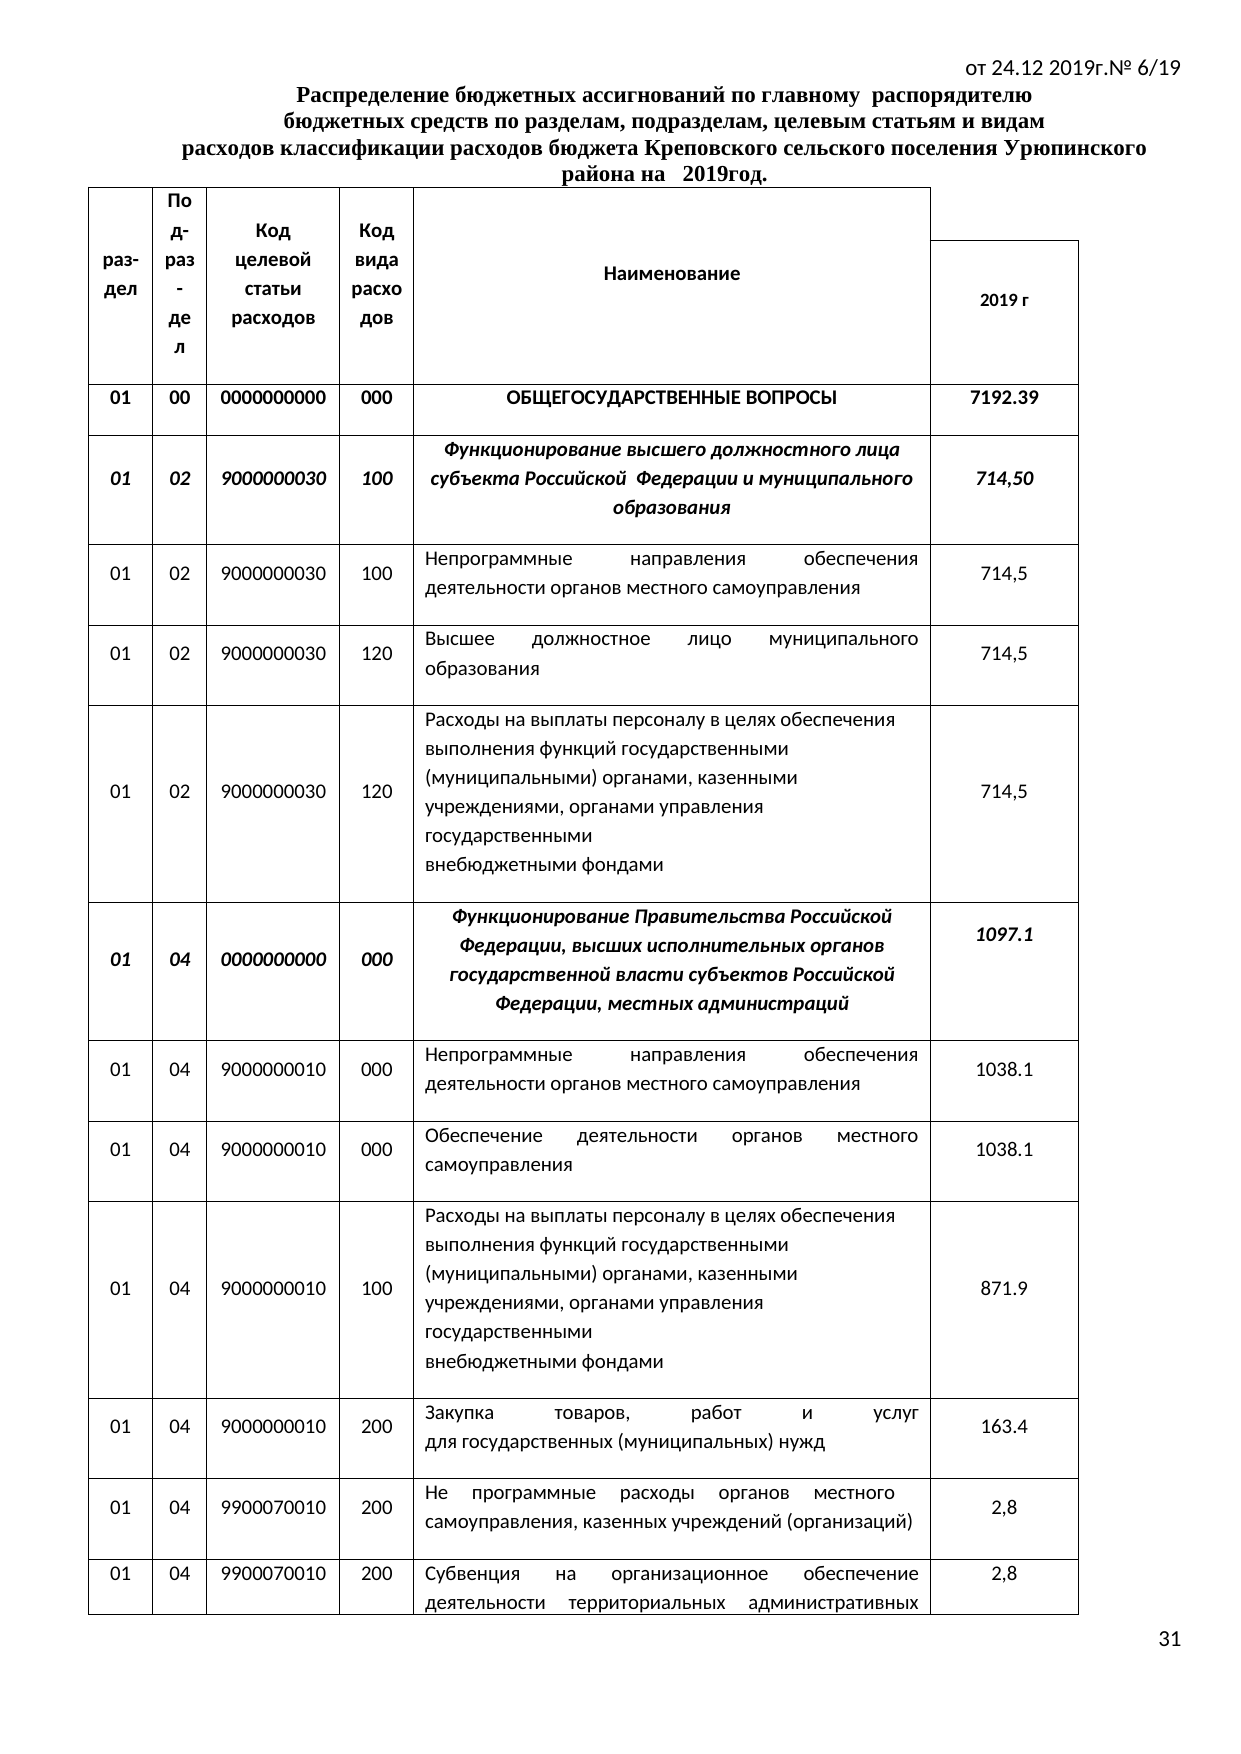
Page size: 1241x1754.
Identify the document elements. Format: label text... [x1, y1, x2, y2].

table_cell 01 [89, 1560, 152, 1614]
table_cell 01 [89, 626, 152, 705]
table_cell 9000000030 [207, 706, 339, 902]
table_cell Расходы на выплаты персоналу в целях обеспечения выполнения функций государственными (муниципальными) органами, казенными учреждениями, органами управления государственными внебюджетными фондами [414, 1202, 930, 1398]
table_cell ОБЩЕГОСУДАРСТВЕННЫЕ ВОПРОСЫ [414, 385, 930, 435]
table_cell 9000000010 [207, 1202, 339, 1398]
table_cell 04 [153, 1041, 206, 1121]
table_cell 01 [89, 436, 152, 544]
table_cell 02 [153, 706, 206, 902]
text от 24.12 2019г.№ 6/19 [148, 53, 1181, 81]
table_cell 9000000030 [207, 436, 339, 544]
table_cell Не программные расходы органов местного самоуправления, казенных учреждений (организаций) [414, 1479, 930, 1559]
table_cell 04 [153, 1479, 206, 1559]
table_cell 000 [340, 903, 413, 1040]
table_cell 02 [153, 626, 206, 705]
table_cell 04 [153, 1122, 206, 1201]
table_cell 0000000000 [207, 385, 339, 435]
table_cell 02 [153, 545, 206, 624]
table_cell 9000000030 [207, 626, 339, 705]
table_cell Расходы на выплаты персоналу в целях обеспечения выполнения функций государственными (муниципальными) органами, казенными учреждениями, органами управления государственными внебюджетными фондами [414, 706, 930, 902]
table_cell Высшее должностное лицо муниципального образования [414, 626, 930, 705]
table_cell 9000000010 [207, 1122, 339, 1201]
table_cell 01 [89, 903, 152, 1040]
table_cell Функционирование высшего должностного лица субъекта Российской Федерации и муниципального образования [414, 436, 930, 544]
table_cell 714,5 [931, 706, 1078, 902]
table_cell 714,5 [931, 626, 1078, 705]
table_cell 9000000030 [207, 545, 339, 624]
table_cell 04 [153, 1560, 206, 1614]
table_cell 2019 г [931, 241, 1078, 383]
table_cell 2,8 [931, 1560, 1078, 1614]
table_cell 1097.1 [931, 903, 1078, 1040]
table_cell 200 [340, 1399, 413, 1478]
table_cell 000 [340, 1122, 413, 1201]
table_cell 120 [340, 626, 413, 705]
table_cell 00 [153, 385, 206, 435]
table_cell 9900070010 [207, 1560, 339, 1614]
table_cell 01 [89, 1202, 152, 1398]
table_cell 9900070010 [207, 1479, 339, 1559]
table_cell 0000000000 [207, 903, 339, 1040]
table_cell 04 [153, 903, 206, 1040]
table_cell 2,8 [931, 1479, 1078, 1559]
table_cell 714,50 [931, 436, 1078, 544]
table_header Наименование [414, 188, 930, 383]
table_cell 01 [89, 545, 152, 624]
table_cell Непрограммные направления обеспечения деятельности органов местного самоуправления [414, 1041, 930, 1121]
table_cell 000 [340, 1041, 413, 1121]
table_cell 000 [340, 385, 413, 435]
table_cell 100 [340, 1202, 413, 1398]
table_cell 7192.39 [931, 385, 1078, 435]
table_cell Непрограммные направления обеспечения деятельности органов местного самоуправления [414, 545, 930, 624]
table_cell 1038.1 [931, 1122, 1078, 1201]
text бюджетных средств по разделам, подразделам, целевым статьям и видам [148, 107, 1181, 134]
table_header Код вида расходов [340, 188, 413, 383]
table_cell 04 [153, 1399, 206, 1478]
table_cell 04 [153, 1202, 206, 1398]
table_cell 1038.1 [931, 1041, 1078, 1121]
table_cell 100 [340, 545, 413, 624]
table_cell 01 [89, 706, 152, 902]
table_cell 01 [89, 385, 152, 435]
table_cell 200 [340, 1560, 413, 1614]
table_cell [414, 1560, 930, 1614]
table_header Под-раз-дел [153, 188, 206, 383]
table_header Код целевой статьи расходов [207, 188, 339, 383]
table_header раз-дел [89, 188, 152, 383]
table_cell 01 [89, 1041, 152, 1121]
table_cell 01 [89, 1399, 152, 1478]
table_cell 163.4 [931, 1399, 1078, 1478]
table_cell Обеспечение деятельности органов местного самоуправления [414, 1122, 930, 1201]
table_cell 02 [153, 436, 206, 544]
table_cell 200 [340, 1479, 413, 1559]
text Распределение бюджетных ассигнований по главному распорядителю [148, 81, 1181, 107]
table_cell Закупка товаров, работ и услуг для государственных (муниципальных) нужд [414, 1399, 930, 1478]
table_cell Функционирование Правительства Российской Федерации, высших исполнительных органов государственной власти субъектов Российской Федерации, местных администраций [414, 903, 930, 1040]
table_cell 714,5 [931, 545, 1078, 624]
table_cell 120 [340, 706, 413, 902]
table_cell 871.9 [931, 1202, 1078, 1398]
table_cell 01 [89, 1122, 152, 1201]
table_cell 100 [340, 436, 413, 544]
table_cell 01 [89, 1479, 152, 1559]
text расходов классификации расходов бюджета Креповского сельского поселения Урюпинского района на 2019год. [148, 134, 1181, 187]
table_cell 9000000010 [207, 1399, 339, 1478]
table_cell 9000000010 [207, 1041, 339, 1121]
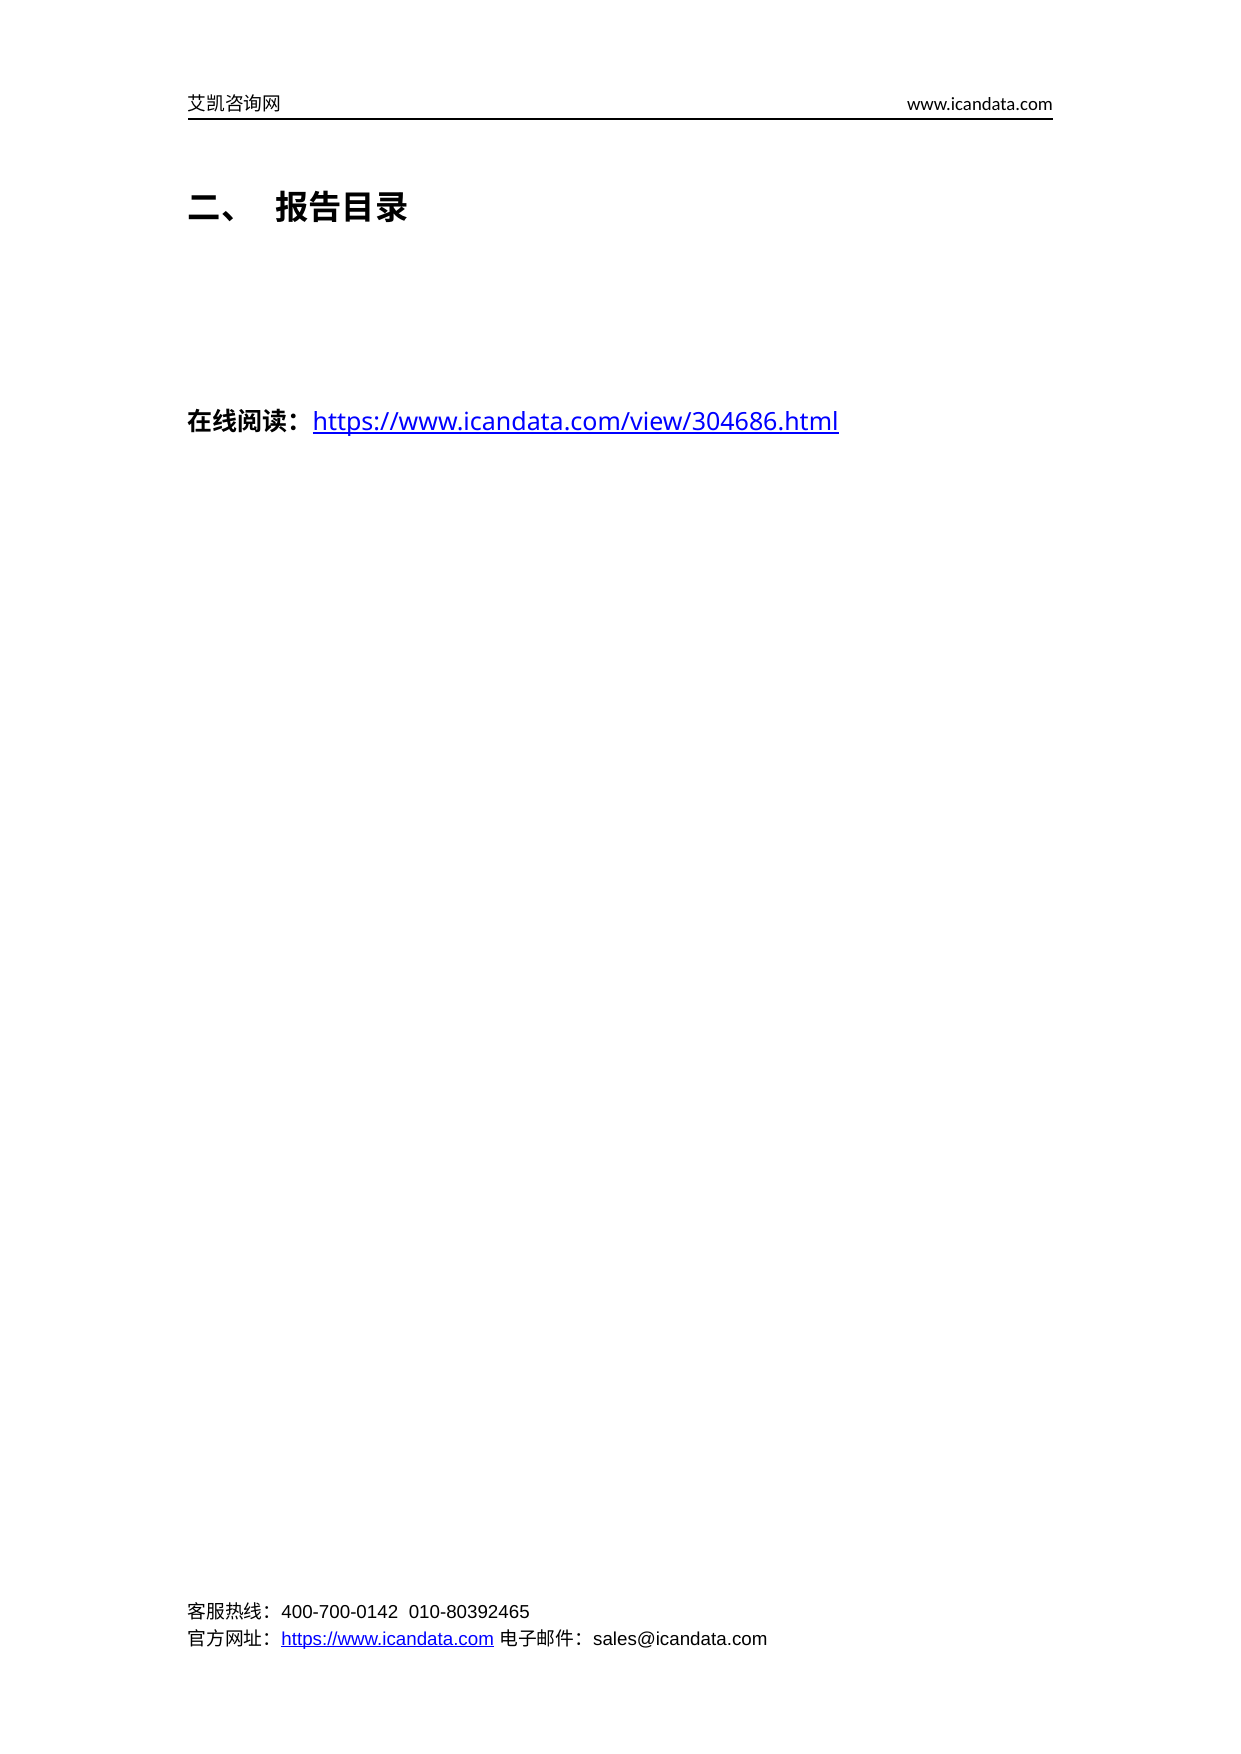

## [TASK GOAL]
The whole listing above must be duplicated word for word, apart from its pictures.

## [SOLUTION TO THIS PROBLEM]
Page size: 1241x1754.
Identify the document elements. Format: label text... [x1, y1, x2, y2].

table_cell 01 [89, 1560, 152, 1614]
table_cell 01 [89, 626, 152, 705]
table_cell 9000000030 [207, 706, 339, 902]
table_cell Расходы на выплаты персоналу в целях обеспечения выполнения функций государственными (муниципальными) органами, казенными учреждениями, органами управления государственными внебюджетными фондами [414, 1202, 930, 1398]
table_cell ОБЩЕГОСУДАРСТВЕННЫЕ ВОПРОСЫ [414, 385, 930, 435]
table_cell 9000000010 [207, 1202, 339, 1398]
table_cell 04 [153, 1041, 206, 1121]
table_cell 01 [89, 436, 152, 544]
table_cell 02 [153, 706, 206, 902]
text от 24.12 2019г.№ 6/19 [148, 53, 1181, 81]
table_cell 9000000030 [207, 436, 339, 544]
table_cell Не программные расходы органов местного самоуправления, казенных учреждений (организаций) [414, 1479, 930, 1559]
table_cell 04 [153, 1479, 206, 1559]
table_cell 000 [340, 903, 413, 1040]
table_cell 02 [153, 626, 206, 705]
table_cell 04 [153, 1122, 206, 1201]
table_cell 0000000000 [207, 385, 339, 435]
table_cell 02 [153, 545, 206, 624]
table_cell 9000000030 [207, 626, 339, 705]
table_cell Расходы на выплаты персоналу в целях обеспечения выполнения функций государственными (муниципальными) органами, казенными учреждениями, органами управления государственными внебюджетными фондами [414, 706, 930, 902]
table_cell Высшее должностное лицо муниципального образования [414, 626, 930, 705]
table_cell 9000000010 [207, 1122, 339, 1201]
table_cell 01 [89, 903, 152, 1040]
table_cell Функционирование высшего должностного лица субъекта Российской Федерации и муниципального образования [414, 436, 930, 544]
table_cell 714,5 [931, 706, 1078, 902]
table_cell 714,5 [931, 626, 1078, 705]
table_cell 9000000030 [207, 545, 339, 624]
table_cell 04 [153, 1560, 206, 1614]
table_cell 2019 г [931, 241, 1078, 383]
table_cell 2,8 [931, 1560, 1078, 1614]
table_cell 1097.1 [931, 903, 1078, 1040]
table_cell 200 [340, 1399, 413, 1478]
table_cell 000 [340, 1122, 413, 1201]
table_cell 120 [340, 626, 413, 705]
table_cell 00 [153, 385, 206, 435]
table_cell 9900070010 [207, 1560, 339, 1614]
table_cell 01 [89, 1202, 152, 1398]
table_cell 9900070010 [207, 1479, 339, 1559]
table_cell 0000000000 [207, 903, 339, 1040]
table_cell 04 [153, 903, 206, 1040]
table_cell 2,8 [931, 1479, 1078, 1559]
table_cell 714,50 [931, 436, 1078, 544]
table_header Наименование [414, 188, 930, 383]
table_cell 01 [89, 545, 152, 624]
table_cell Непрограммные направления обеспечения деятельности органов местного самоуправления [414, 1041, 930, 1121]
table_cell 000 [340, 1041, 413, 1121]
table_cell 000 [340, 385, 413, 435]
table_cell 100 [340, 1202, 413, 1398]
table_cell 7192.39 [931, 385, 1078, 435]
table_cell Непрограммные направления обеспечения деятельности органов местного самоуправления [414, 545, 930, 624]
table_cell 1038.1 [931, 1122, 1078, 1201]
text бюджетных средств по разделам, подразделам, целевым статьям и видам [148, 107, 1181, 134]
table_header Код вида расходов [340, 188, 413, 383]
table_cell 04 [153, 1399, 206, 1478]
table_cell 04 [153, 1202, 206, 1398]
table_cell 1038.1 [931, 1041, 1078, 1121]
table_cell 100 [340, 545, 413, 624]
table_cell 01 [89, 706, 152, 902]
table_cell 01 [89, 385, 152, 435]
table_cell 200 [340, 1560, 413, 1614]
table_cell [414, 1560, 930, 1614]
table_header Под-раз-дел [153, 188, 206, 383]
table_header Код целевой статьи расходов [207, 188, 339, 383]
table_header раз-дел [89, 188, 152, 383]
table_cell 01 [89, 1041, 152, 1121]
table_cell 01 [89, 1399, 152, 1478]
table_cell 163.4 [931, 1399, 1078, 1478]
table_cell Обеспечение деятельности органов местного самоуправления [414, 1122, 930, 1201]
table_cell 02 [153, 436, 206, 544]
table_cell 200 [340, 1479, 413, 1559]
text Распределение бюджетных ассигнований по главному распорядителю [148, 81, 1181, 107]
table_cell Закупка товаров, работ и услуг для государственных (муниципальных) нужд [414, 1399, 930, 1478]
table_cell Функционирование Правительства Российской Федерации, высших исполнительных органов государственной власти субъектов Российской Федерации, местных администраций [414, 903, 930, 1040]
table_cell 714,5 [931, 545, 1078, 624]
table_cell 120 [340, 706, 413, 902]
table_cell 871.9 [931, 1202, 1078, 1398]
table_cell 01 [89, 1122, 152, 1201]
table_cell 100 [340, 436, 413, 544]
table_cell 01 [89, 1479, 152, 1559]
text расходов классификации расходов бюджета Креповского сельского поселения Урюпинского района на 2019год. [148, 134, 1181, 187]
table_cell 9000000010 [207, 1399, 339, 1478]
table_cell 9000000010 [207, 1041, 339, 1121]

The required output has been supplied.